Rewrite the material from its start through the line containing "654.1], [0, 0, 1]] dist [-0.015898, -0.000145]" as a two-column CSV headed input and output. Each row pairs a text with the answer that follows it, with every field in quotation marks and line breaks turned into spaces.

===============

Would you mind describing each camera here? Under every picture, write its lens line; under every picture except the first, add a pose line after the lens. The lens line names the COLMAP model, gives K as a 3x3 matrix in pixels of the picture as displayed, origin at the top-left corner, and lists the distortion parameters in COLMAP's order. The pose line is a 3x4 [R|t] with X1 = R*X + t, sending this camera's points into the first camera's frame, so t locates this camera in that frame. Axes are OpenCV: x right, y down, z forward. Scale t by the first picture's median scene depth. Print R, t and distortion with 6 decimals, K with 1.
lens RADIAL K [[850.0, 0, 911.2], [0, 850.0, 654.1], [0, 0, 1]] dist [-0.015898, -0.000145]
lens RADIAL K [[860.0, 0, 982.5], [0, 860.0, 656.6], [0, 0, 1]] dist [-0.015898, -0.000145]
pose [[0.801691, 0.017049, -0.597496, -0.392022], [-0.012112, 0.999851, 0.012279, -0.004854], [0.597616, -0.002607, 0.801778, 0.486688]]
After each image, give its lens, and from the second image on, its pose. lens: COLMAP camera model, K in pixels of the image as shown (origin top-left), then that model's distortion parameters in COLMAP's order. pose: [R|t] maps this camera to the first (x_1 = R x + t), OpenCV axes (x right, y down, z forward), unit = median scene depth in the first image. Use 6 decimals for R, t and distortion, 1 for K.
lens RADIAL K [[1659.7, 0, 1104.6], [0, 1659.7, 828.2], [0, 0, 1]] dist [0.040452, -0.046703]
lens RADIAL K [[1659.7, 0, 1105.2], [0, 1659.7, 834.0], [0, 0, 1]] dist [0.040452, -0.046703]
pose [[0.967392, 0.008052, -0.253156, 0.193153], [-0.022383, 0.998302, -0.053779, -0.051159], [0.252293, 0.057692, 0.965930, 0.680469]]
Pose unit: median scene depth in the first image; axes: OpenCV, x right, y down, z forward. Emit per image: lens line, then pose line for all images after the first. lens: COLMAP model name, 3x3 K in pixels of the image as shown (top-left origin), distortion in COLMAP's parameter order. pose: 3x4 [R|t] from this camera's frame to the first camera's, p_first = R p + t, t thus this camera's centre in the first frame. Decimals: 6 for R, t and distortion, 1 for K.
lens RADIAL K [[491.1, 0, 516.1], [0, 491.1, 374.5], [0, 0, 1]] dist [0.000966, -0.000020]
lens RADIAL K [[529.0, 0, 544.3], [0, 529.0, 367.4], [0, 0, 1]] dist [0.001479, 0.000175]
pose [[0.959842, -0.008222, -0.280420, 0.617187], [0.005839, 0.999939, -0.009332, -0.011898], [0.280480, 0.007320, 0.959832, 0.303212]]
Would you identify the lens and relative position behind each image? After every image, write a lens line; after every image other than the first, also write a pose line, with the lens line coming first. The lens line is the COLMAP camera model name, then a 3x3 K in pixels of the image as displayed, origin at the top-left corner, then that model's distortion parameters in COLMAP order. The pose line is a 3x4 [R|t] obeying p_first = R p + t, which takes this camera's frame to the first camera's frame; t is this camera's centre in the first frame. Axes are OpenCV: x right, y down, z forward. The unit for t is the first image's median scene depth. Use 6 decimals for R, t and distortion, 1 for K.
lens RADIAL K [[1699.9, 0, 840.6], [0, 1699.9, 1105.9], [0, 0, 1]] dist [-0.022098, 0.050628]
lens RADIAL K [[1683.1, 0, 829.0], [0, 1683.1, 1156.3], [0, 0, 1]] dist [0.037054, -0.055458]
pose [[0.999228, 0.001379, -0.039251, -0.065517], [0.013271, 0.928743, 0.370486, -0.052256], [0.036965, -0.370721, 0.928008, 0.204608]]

===============

Exercise result:
input,output
"Would you mind describing each camera here? Under every picture, write its lens line; under every picture except the first, add a pose line after the lens. The lens line names the COLMAP model, gives K as a 3x3 matrix in pixels of the picture as displayed, origin at the top-left corner, and lists the distortion parameters in COLMAP's order. The pose line is a 3x4 [R|t] with X1 = R*X + t, sending this camera's points into the first camera's frame, so t locates this camera in that frame. Axes are OpenCV: x right, y down, z forward. Scale t by the first picture's median scene depth. Print R, t and distortion with 6 decimals, K with 1.","lens RADIAL K [[850.0, 0, 911.2], [0, 850.0, 654.1], [0, 0, 1]] dist [-0.015898, -0.000145]"